═══ Data provided ═══

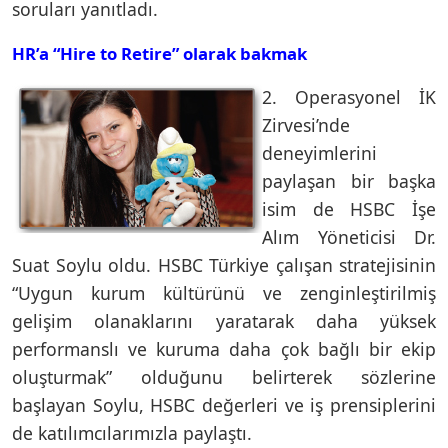
soruları yanıtladı.
HR’a “Hire to Retire” olarak bakmak
2. Operasyonel İK
Zirvesi’nde
deneyimlerini
paylaşan bir başka
isim de HSBC İşe
Alım Yöneticisi Dr.
Suat Soylu oldu. HSBC Türkiye çalışan stratejisinin
“Uygun kurum kültürünü ve zenginleştirilmiş
gelişim olanaklarını yaratarak daha yüksek
performanslı ve kuruma daha çok bağlı bir ekip
oluşturmak” olduğunu belirterek sözlerine
başlayan Soylu, HSBC değerleri ve iş prensiplerini
de katılımcılarımızla paylaştı.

═══

What you should do:
Your answer should consist only of the lines from the one with "kültürünü ve zenginleştirilmiş" through the last line of the entries above, retyped exactly.

Task solution:
“Uygun kurum kültürünü ve zenginleştirilmiş
gelişim olanaklarını yaratarak daha yüksek
performanslı ve kuruma daha çok bağlı bir ekip
oluşturmak” olduğunu belirterek sözlerine
başlayan Soylu, HSBC değerleri ve iş prensiplerini
de katılımcılarımızla paylaştı.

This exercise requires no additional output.